There’s no denying the extraordinary global impact of Pope Francis. As recently as March this year, there were few outside Latin America who had even heard of Jorge Mario Bergoglio – but then the white smoke went up:
“His is the most talked-about name on the internet in 2013, ranking ahead of ‘Obamacare’ and ‘NSA’. In fourth place comes Francis’s Twitter handle, @Pontifex. In Italy, Francesco has fast become the most popular name for new baby boys. Rome reports a surge in tourist numbers, while church attendance is said to be up – both trends attributed to ‘the Francis effect’.”
Furthermore, he isn’t just popular among Catholics and faith-friendly conservatives, he’s a big hit with secular liberals too. This isn’t so surprising – middle class western lefties are always on the look out for a global hero. Occasionally their chosen one will achieve what can literally be described as iconic status: the most graphic examples being Che Guevara and, more recently, Barack Obama.
Writing in the Guardian, Jonathan Freedland argues that there’s nothing wrong with a little hero-worship and that, in any case, it’s not just the left which indulges in it:
“Some will say the world’s leftists and liberals shouldn’t hanker for a pin-up, that the urge is infantile and bound to end in disappointment. But the need is human and hardly confined to the left: think of the Reagan and Thatcher posters that still adorn the metaphorical walls of conservatives, three decades on.”
Fair comment: Except that there’s a difference between left-wing and right-wing hero-worship. Conservative heroes tend to be idolised for what they’ve achieved, while with liberal heroes it’s more about they represent (or at least what their fans believe them to represent). Consider Barack Obama’s notorious Nobel peace prize. The man hadn’t been in post for more than two minutes before he was given an accolade that usually recognises years of painstaking effort.
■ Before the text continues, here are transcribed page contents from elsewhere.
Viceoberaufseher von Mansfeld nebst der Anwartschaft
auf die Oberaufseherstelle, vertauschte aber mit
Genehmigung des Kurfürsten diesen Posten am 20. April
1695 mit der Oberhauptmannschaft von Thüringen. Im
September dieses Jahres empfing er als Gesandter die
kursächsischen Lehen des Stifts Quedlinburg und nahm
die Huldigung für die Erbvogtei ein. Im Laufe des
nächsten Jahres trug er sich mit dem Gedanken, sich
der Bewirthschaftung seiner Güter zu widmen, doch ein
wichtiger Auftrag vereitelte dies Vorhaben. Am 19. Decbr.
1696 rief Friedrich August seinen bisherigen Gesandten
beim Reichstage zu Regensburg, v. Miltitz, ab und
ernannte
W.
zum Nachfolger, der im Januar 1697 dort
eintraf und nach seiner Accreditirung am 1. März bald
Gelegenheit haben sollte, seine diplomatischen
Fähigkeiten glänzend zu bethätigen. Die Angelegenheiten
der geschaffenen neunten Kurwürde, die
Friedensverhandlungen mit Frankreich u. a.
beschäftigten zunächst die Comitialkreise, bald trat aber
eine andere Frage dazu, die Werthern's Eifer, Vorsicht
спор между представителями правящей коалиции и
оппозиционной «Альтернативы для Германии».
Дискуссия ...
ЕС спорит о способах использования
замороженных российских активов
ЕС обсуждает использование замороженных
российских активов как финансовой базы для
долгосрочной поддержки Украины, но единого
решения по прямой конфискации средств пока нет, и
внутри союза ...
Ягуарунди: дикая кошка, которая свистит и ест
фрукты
For liberals it’s not so much a case of drawing inspiration from one’s heroes, as projecting one’s hopes on to them. Hopes which are frequently dashed:
“That Obama poster on the wall, promising hope and change, is looking a little faded now. The disappointments, whether over drone warfare or a botched rollout of healthcare reform, have left the world’s liberals and progressives searching for a new pin-up to take the US president’s place.”
So, why the current Pope? By why of an explanation, Freedland points to the many personal acts of kindness and humility for which Francis has become known. More important, though, is his broader message:
“It seems he wants to do more than simply stroke the brow of the weak. He is taking on the system that has made them weak and keeps them that way…
There is no denying the radicalism of this message, a frontal and sustained attack on what he calls ‘unbridled capitalism’, with its ‘throwaway’ attitude to everything from unwanted food to unwanted old people.”
This is indeed what the Pope believes. But it is also what previous Popes of the modern era believed. Freedland writes as if he has never heard of Catholic Social Teaching which has provided a coherent intellectual alternative to both socialism and freemarket fundamentalism for more than a century.
The Catholic critique of our ‘throwaway’ attitude to unwanted food and unwanted old people also extends to unwanted marriages and unwanted pregnancies. The teaching is all of a piece and Francis is no different to his predecessors in holding to all of it.